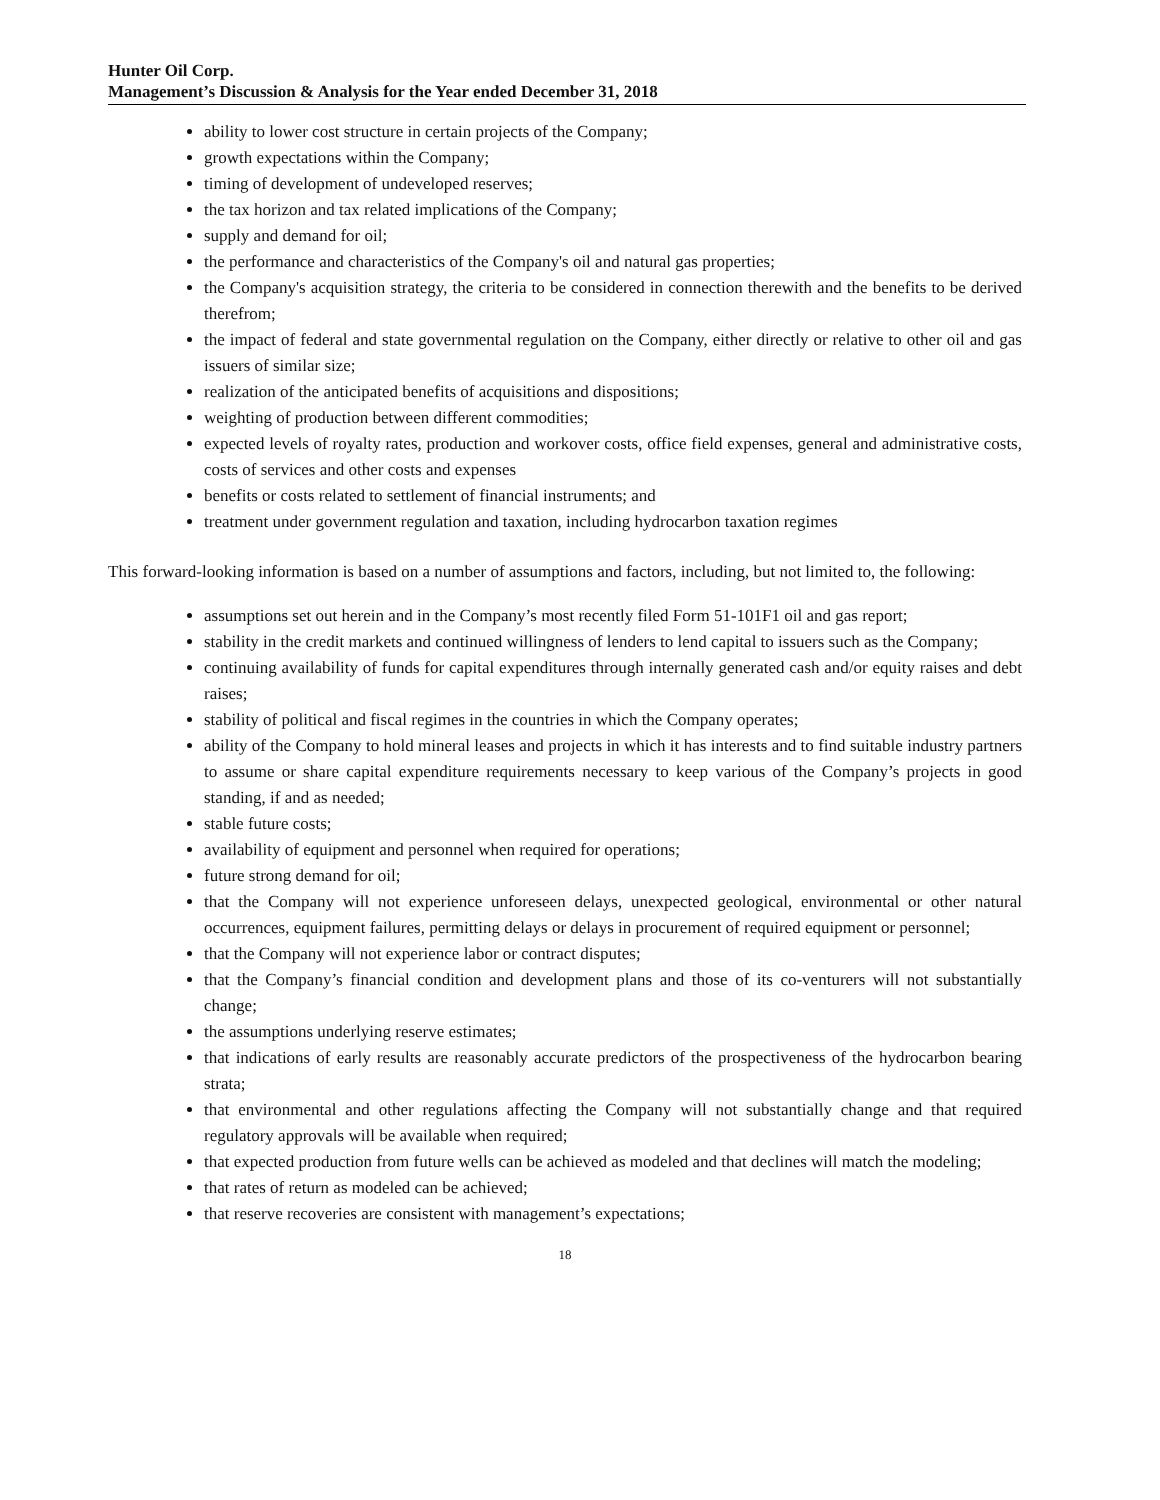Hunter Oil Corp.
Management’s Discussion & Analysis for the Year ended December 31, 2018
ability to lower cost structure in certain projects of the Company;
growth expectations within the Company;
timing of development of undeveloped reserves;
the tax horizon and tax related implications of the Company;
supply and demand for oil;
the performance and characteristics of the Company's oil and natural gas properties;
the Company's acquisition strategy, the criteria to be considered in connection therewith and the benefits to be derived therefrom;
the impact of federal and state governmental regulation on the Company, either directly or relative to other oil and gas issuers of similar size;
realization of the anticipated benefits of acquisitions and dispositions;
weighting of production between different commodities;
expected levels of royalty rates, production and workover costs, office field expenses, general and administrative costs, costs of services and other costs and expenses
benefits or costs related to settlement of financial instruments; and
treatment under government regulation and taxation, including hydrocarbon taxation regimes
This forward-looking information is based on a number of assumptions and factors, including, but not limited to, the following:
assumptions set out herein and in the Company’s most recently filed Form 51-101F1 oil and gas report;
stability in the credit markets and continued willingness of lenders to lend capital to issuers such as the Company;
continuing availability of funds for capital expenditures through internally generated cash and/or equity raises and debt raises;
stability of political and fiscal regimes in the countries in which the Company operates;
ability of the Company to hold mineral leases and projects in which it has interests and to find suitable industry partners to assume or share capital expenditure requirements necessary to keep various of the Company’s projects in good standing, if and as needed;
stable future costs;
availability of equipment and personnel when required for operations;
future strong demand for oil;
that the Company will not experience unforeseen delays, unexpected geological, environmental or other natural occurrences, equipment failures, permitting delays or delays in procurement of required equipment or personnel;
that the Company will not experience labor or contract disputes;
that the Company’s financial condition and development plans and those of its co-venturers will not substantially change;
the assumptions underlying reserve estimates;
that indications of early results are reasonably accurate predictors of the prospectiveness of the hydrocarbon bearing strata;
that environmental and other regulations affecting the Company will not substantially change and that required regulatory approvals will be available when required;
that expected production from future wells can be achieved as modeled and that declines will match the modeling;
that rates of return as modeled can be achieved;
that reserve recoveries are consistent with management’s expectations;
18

——

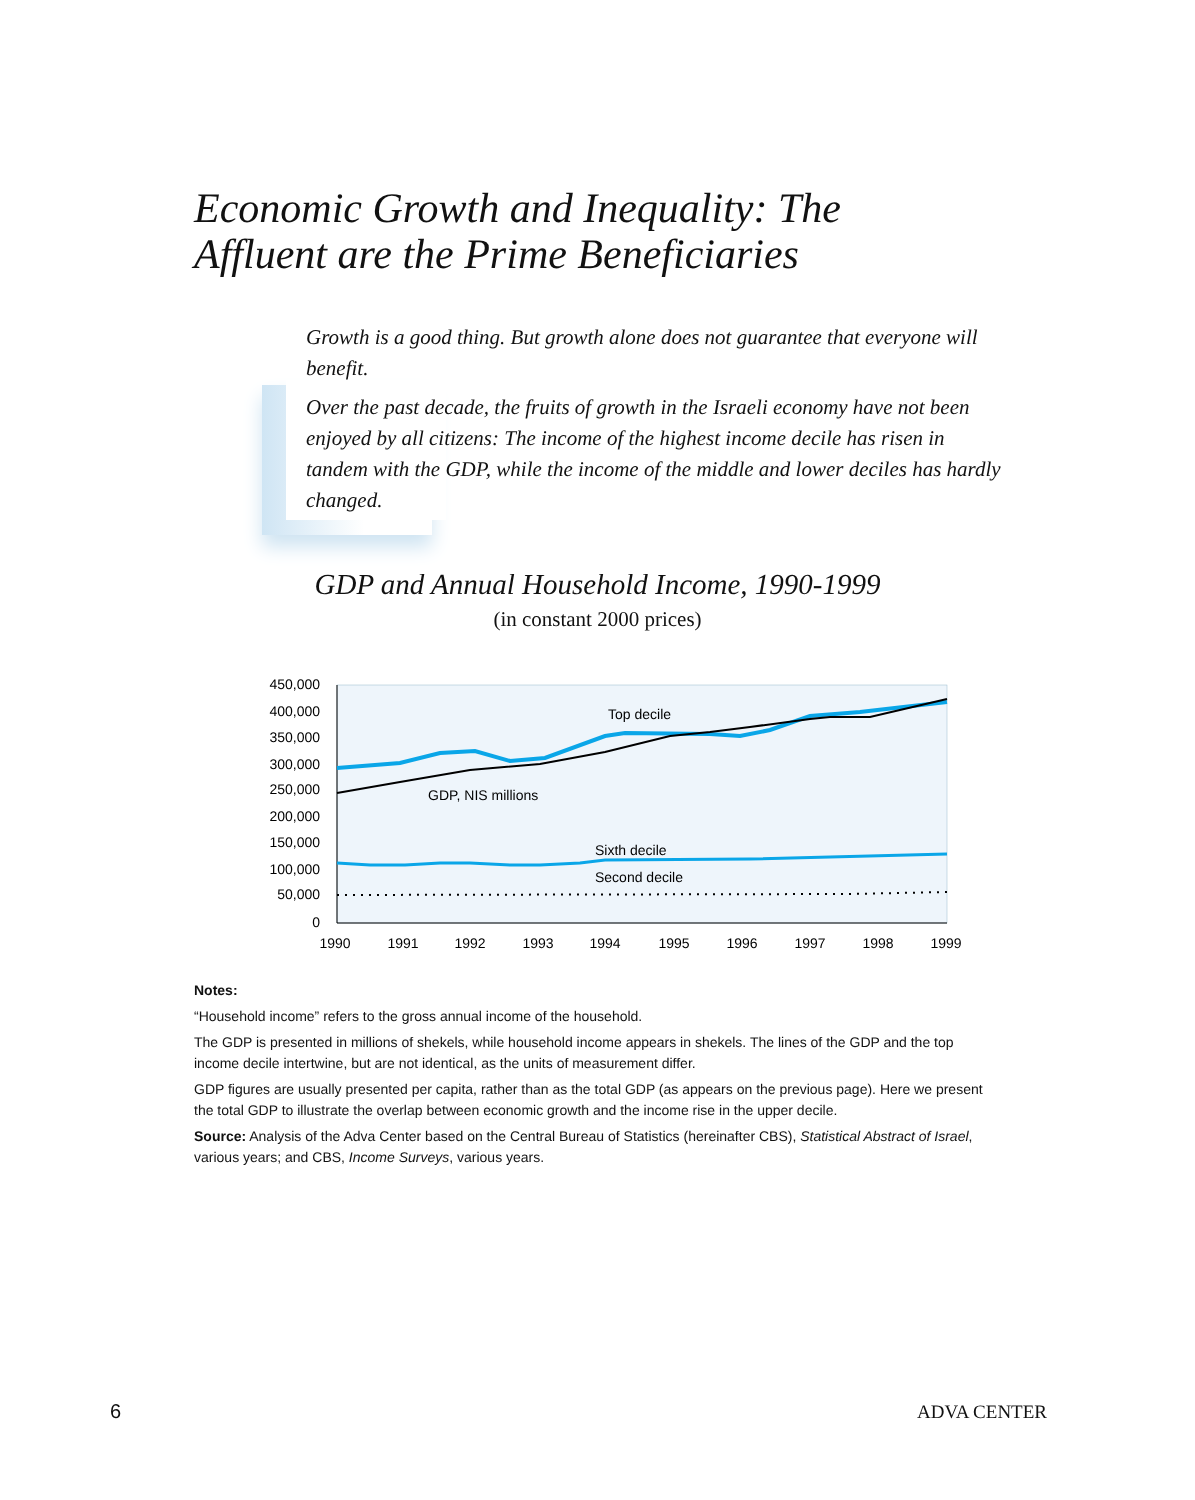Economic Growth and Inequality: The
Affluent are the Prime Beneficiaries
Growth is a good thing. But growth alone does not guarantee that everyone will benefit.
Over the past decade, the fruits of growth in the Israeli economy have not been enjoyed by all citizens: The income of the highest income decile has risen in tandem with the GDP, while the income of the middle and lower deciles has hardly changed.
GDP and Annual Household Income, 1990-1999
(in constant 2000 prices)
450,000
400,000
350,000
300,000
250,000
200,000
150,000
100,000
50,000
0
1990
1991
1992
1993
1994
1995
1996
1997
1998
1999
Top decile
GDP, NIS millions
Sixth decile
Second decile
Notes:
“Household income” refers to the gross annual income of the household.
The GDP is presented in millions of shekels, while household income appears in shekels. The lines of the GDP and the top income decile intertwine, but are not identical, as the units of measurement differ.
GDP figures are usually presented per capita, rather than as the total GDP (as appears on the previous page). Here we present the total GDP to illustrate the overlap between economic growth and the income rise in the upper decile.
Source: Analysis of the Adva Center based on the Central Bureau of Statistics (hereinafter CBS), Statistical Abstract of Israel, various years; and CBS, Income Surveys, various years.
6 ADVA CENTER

——

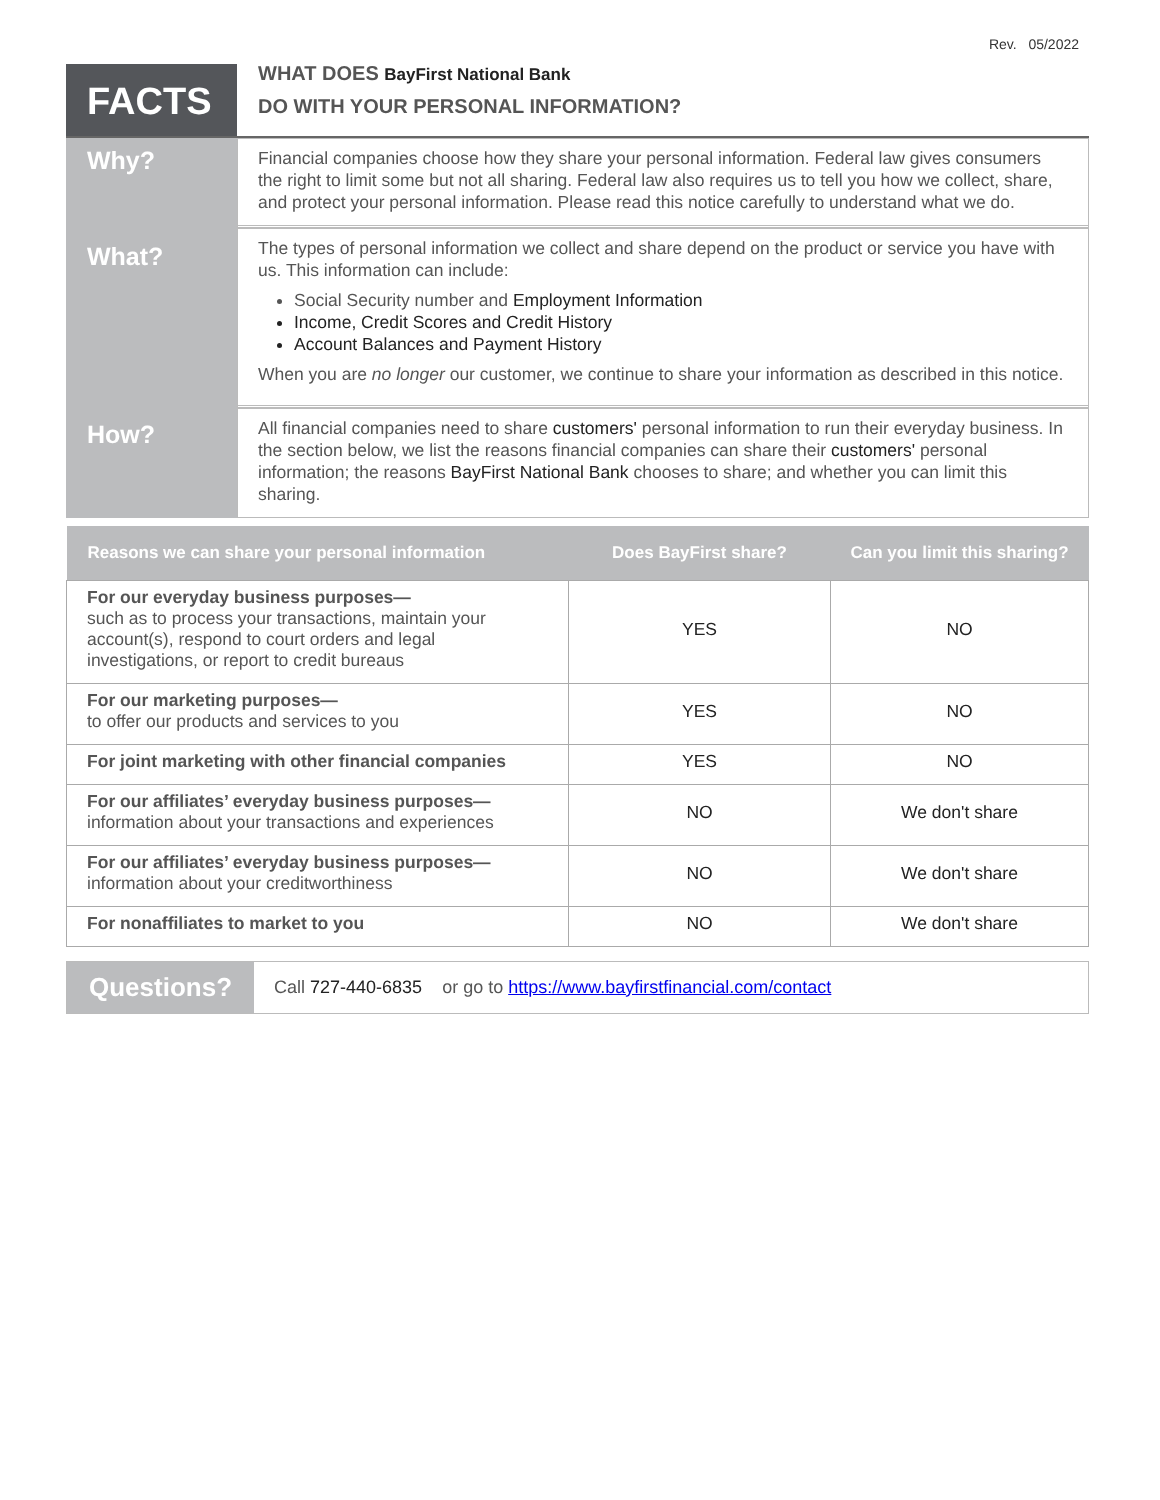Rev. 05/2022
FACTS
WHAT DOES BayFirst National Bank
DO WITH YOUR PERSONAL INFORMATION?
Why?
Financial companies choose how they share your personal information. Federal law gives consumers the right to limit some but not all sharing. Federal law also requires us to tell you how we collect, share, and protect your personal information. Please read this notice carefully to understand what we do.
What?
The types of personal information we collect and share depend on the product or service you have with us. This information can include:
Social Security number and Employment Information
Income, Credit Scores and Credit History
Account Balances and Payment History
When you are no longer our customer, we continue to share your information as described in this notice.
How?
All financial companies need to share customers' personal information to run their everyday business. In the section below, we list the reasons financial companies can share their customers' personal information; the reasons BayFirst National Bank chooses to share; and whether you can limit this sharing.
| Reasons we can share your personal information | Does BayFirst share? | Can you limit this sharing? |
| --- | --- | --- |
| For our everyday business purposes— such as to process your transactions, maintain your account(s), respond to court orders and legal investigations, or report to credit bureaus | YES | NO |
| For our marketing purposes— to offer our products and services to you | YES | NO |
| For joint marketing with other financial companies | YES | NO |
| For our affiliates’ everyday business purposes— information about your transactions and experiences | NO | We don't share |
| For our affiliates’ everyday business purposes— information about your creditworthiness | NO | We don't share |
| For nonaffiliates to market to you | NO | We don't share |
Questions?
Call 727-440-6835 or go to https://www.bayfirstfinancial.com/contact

——

_What the exercise asks_
Only the lines above from the one with "realization of the" through the one with "continuing availability of" should be duplicated, character for character.

_Exercise solution_
realization of the anticipated benefits of acquisitions and dispositions;
weighting of production between different commodities;
expected levels of royalty rates, production and workover costs, office field expenses, general and administrative costs, costs of services and other costs and expenses
benefits or costs related to settlement of financial instruments; and
treatment under government regulation and taxation, including hydrocarbon taxation regimes
This forward-looking information is based on a number of assumptions and factors, including, but not limited to, the following:
assumptions set out herein and in the Company’s most recently filed Form 51-101F1 oil and gas report;
stability in the credit markets and continued willingness of lenders to lend capital to issuers such as the Company;
continuing availability of funds for capital expenditures through internally generated cash and/or equity raises and debt raises;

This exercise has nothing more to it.